State Street said it would post a net loss of $350 million for the fourth quarter, but operating earnings are still expected to top year-earlier results.
The bank, which manages $2 trillion and has about $20 trillion in assets under custody, sold the mortgage-backed and asset-backed securities after regulators agreed on rules that will require large banks to have a bigger cushion of reserves in order to prevent another financial crisis.
Investors reacted to the news by sending State Street shares lower on expectations the securities sales will reduce its profit in 2011. The shares were down 3.6 percent to $44.52 in late-morning trading.

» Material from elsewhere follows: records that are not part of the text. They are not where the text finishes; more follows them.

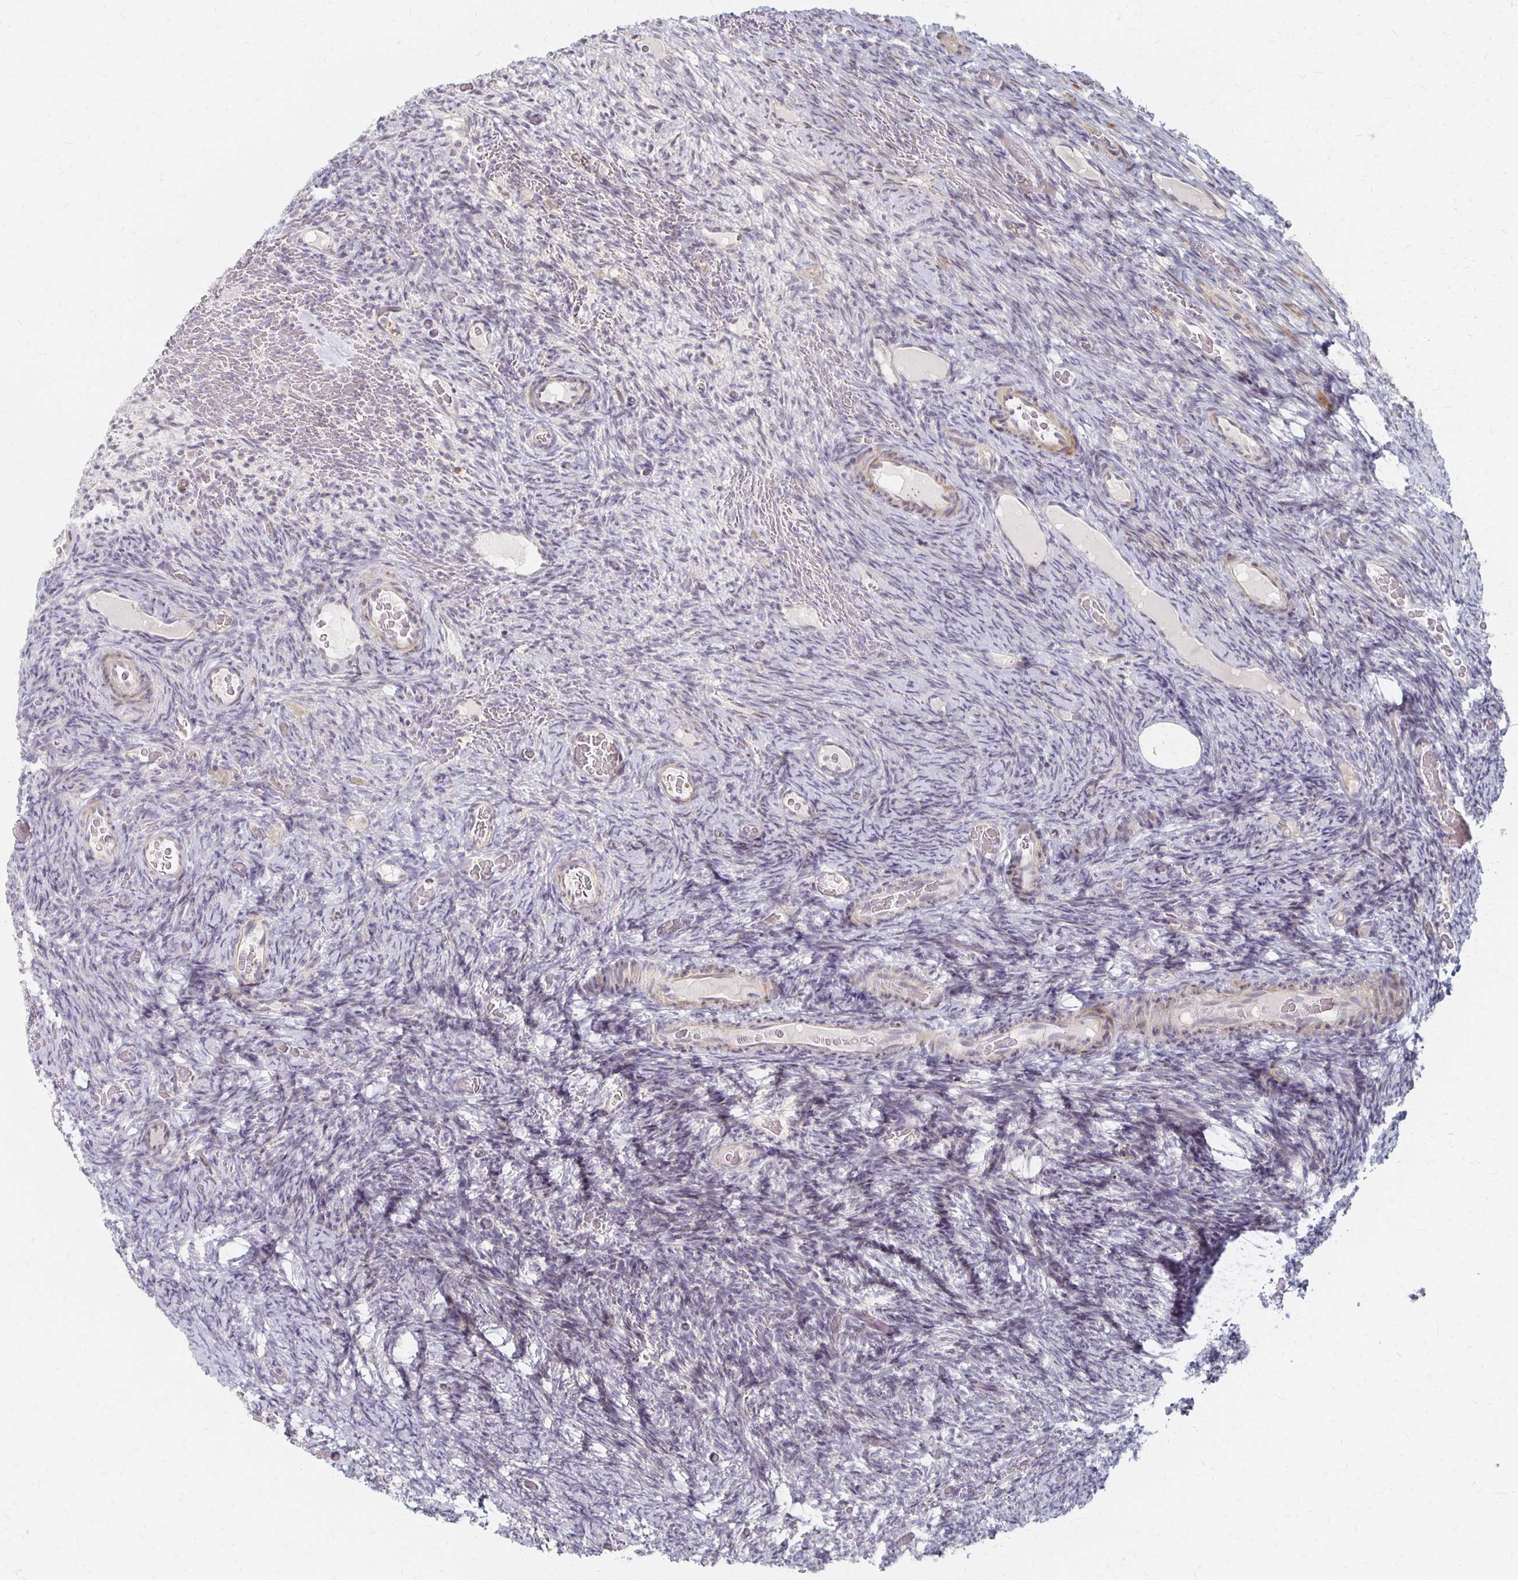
{"staining": {"intensity": "weak", "quantity": ">75%", "location": "cytoplasmic/membranous"}, "tissue": "ovary", "cell_type": "Follicle cells", "image_type": "normal", "snomed": [{"axis": "morphology", "description": "Normal tissue, NOS"}, {"axis": "topography", "description": "Ovary"}], "caption": "IHC photomicrograph of normal human ovary stained for a protein (brown), which demonstrates low levels of weak cytoplasmic/membranous staining in about >75% of follicle cells.", "gene": "PRKCB", "patient": {"sex": "female", "age": 34}}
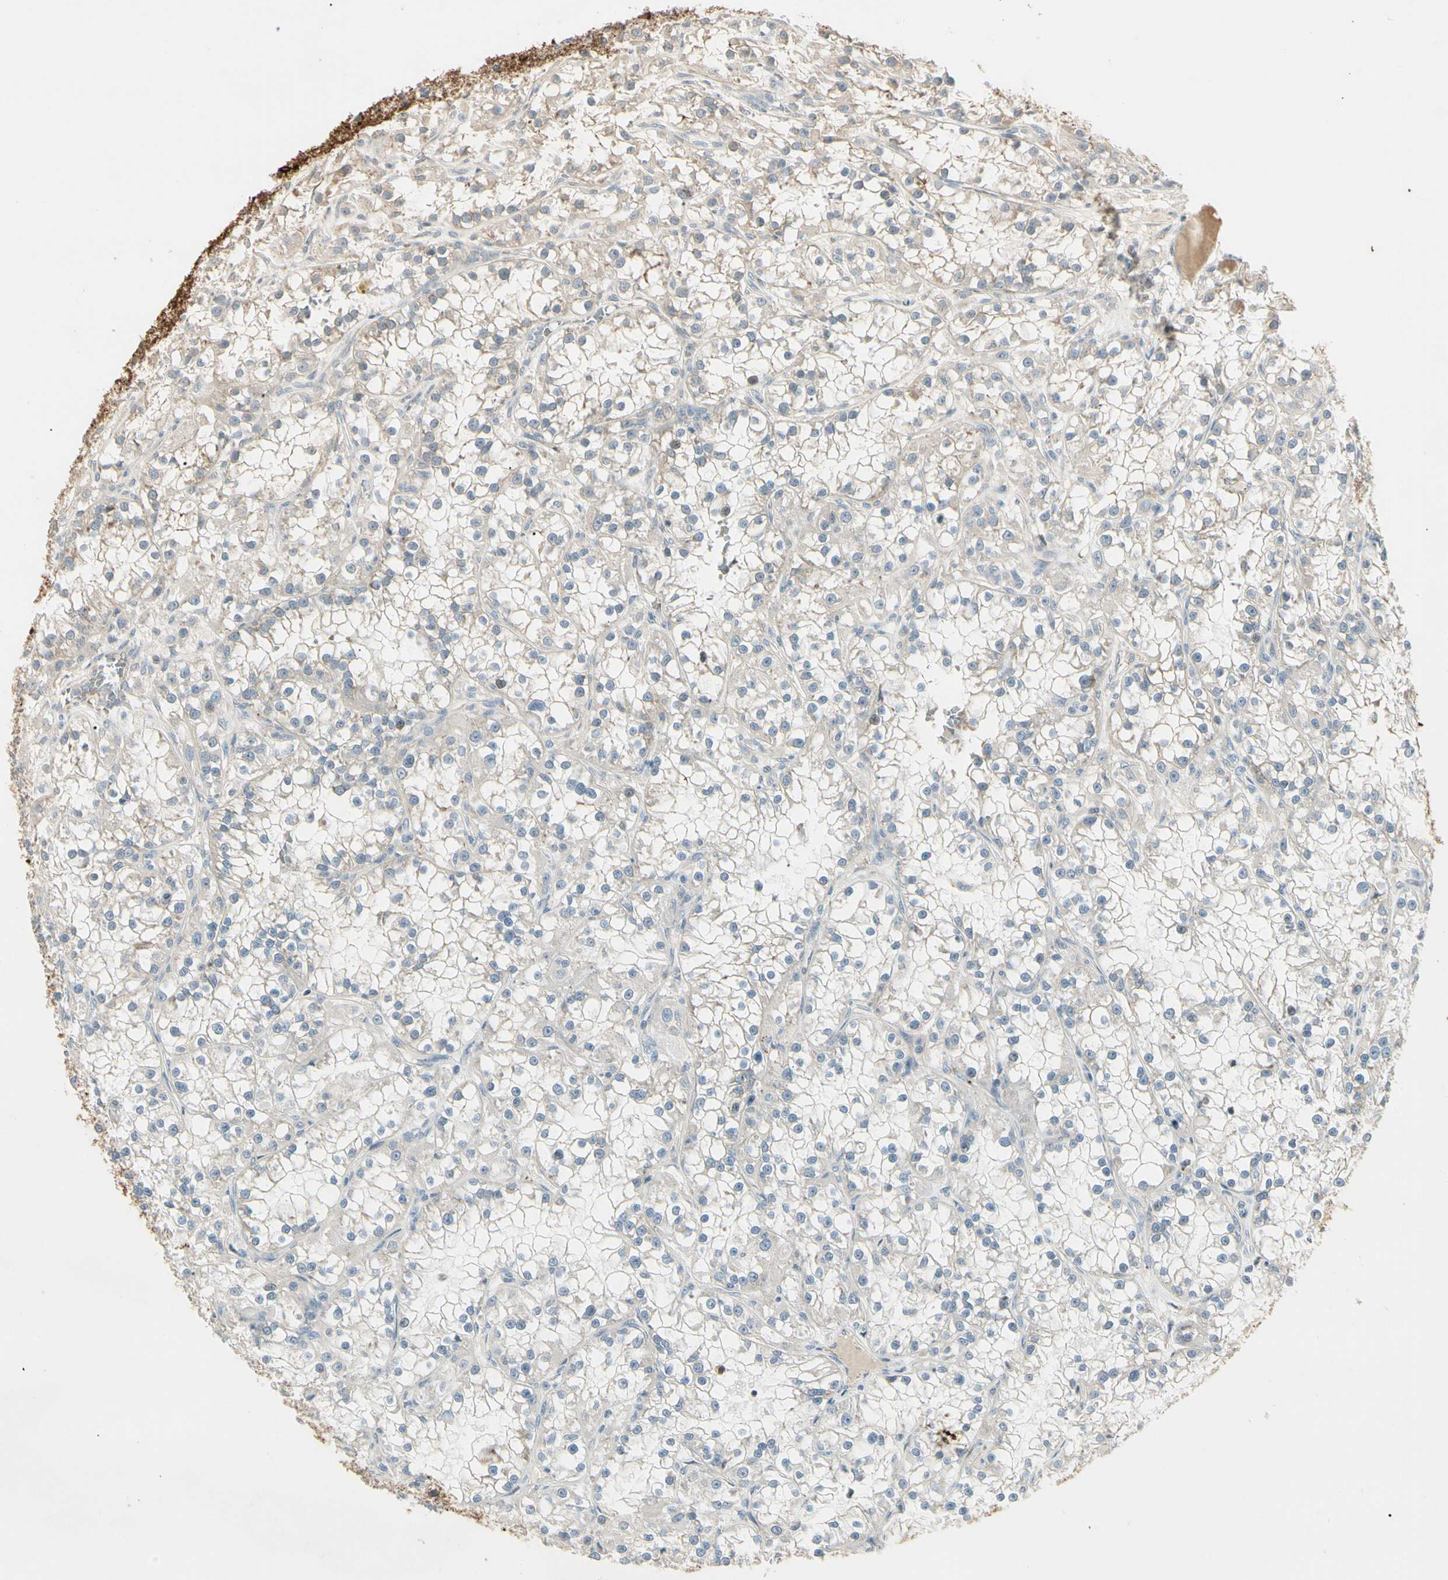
{"staining": {"intensity": "weak", "quantity": "<25%", "location": "cytoplasmic/membranous"}, "tissue": "renal cancer", "cell_type": "Tumor cells", "image_type": "cancer", "snomed": [{"axis": "morphology", "description": "Adenocarcinoma, NOS"}, {"axis": "topography", "description": "Kidney"}], "caption": "Renal adenocarcinoma was stained to show a protein in brown. There is no significant staining in tumor cells. (DAB immunohistochemistry with hematoxylin counter stain).", "gene": "SKIL", "patient": {"sex": "female", "age": 52}}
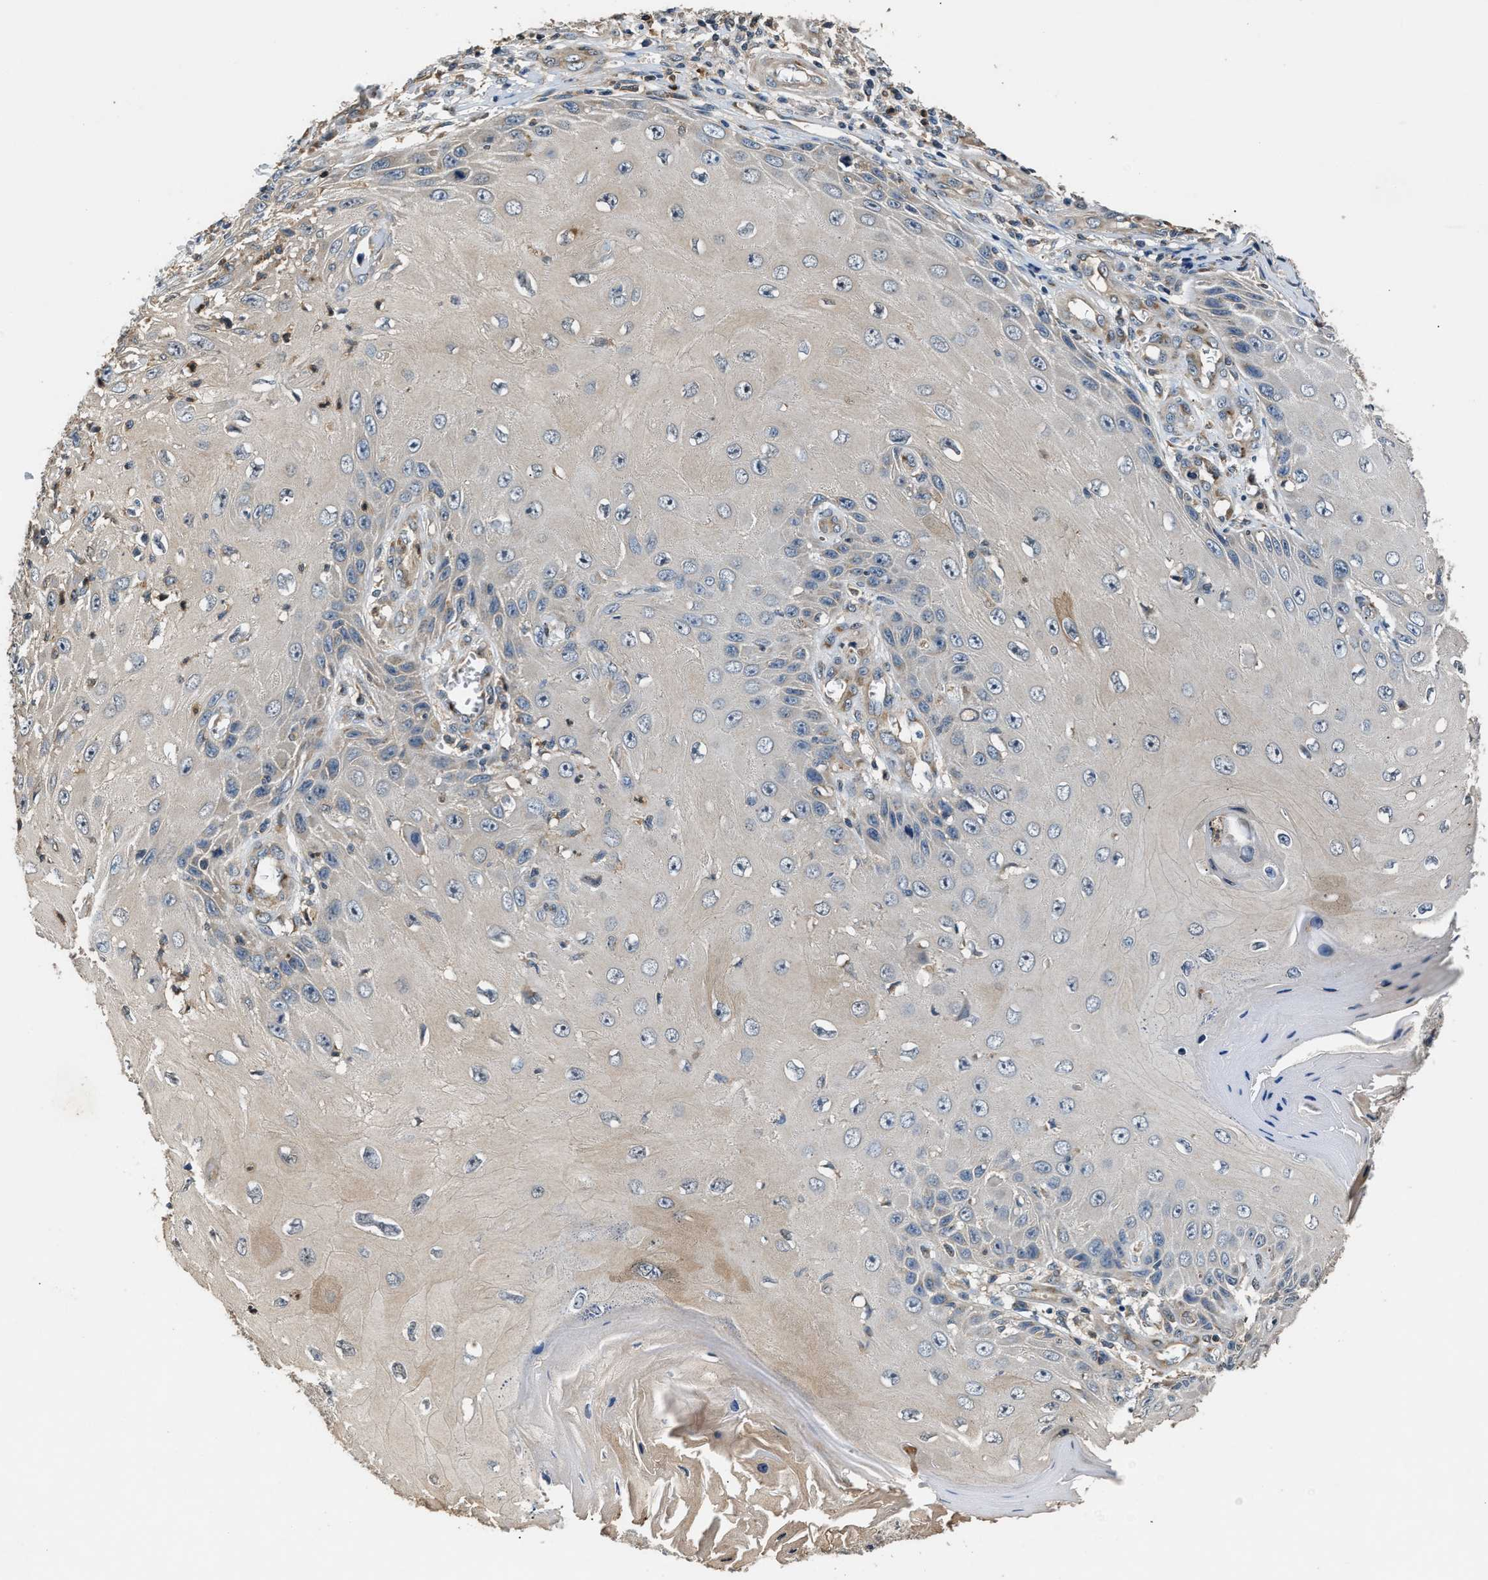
{"staining": {"intensity": "moderate", "quantity": "<25%", "location": "cytoplasmic/membranous"}, "tissue": "skin cancer", "cell_type": "Tumor cells", "image_type": "cancer", "snomed": [{"axis": "morphology", "description": "Squamous cell carcinoma, NOS"}, {"axis": "topography", "description": "Skin"}], "caption": "Protein expression analysis of skin squamous cell carcinoma reveals moderate cytoplasmic/membranous positivity in about <25% of tumor cells.", "gene": "CHUK", "patient": {"sex": "female", "age": 73}}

State Street said the sales will increase its balance sheet flexibility in deploying its capital, shore up its capital ratios under evolving regulatory capital standards, and reduce its exposure to certain asset classes.
Since the financial crisis, State Street has tried to return to its historically more conservative roots. It cut costs through heavy layoffs and slashing the dividend. Earlier this year it appointed a new chief executive, Joseph Hooley, and recently it surprised analysts by announcing still more layoffs -- another 1,400 positions are expected to go.
In an interview, RBC Capital Markets analyst Gerard Cassidy said he would cut his estimate for State Street's 2011 earnings by about 20 cents a share -- from the current $3.90 -- because the securities sales will mean lower income on State Street's bond portfolio.
Still, Cassidy said the sales were a good move because they make the bank less dependent on riskier assets.
They took on riskier assets, and it blew up on them, Cassidy said. Now, he added, Hooley is de-risking the profitability, which makes sense. They are not a bond manager, they're a custody bank.
State Street previously said the after-tax, unrealized mark-to-market losses in its investment portfolio, which had worried investors in recent years, had shrunk to $281 million in the third quarter, down 72 percent from the second quarter.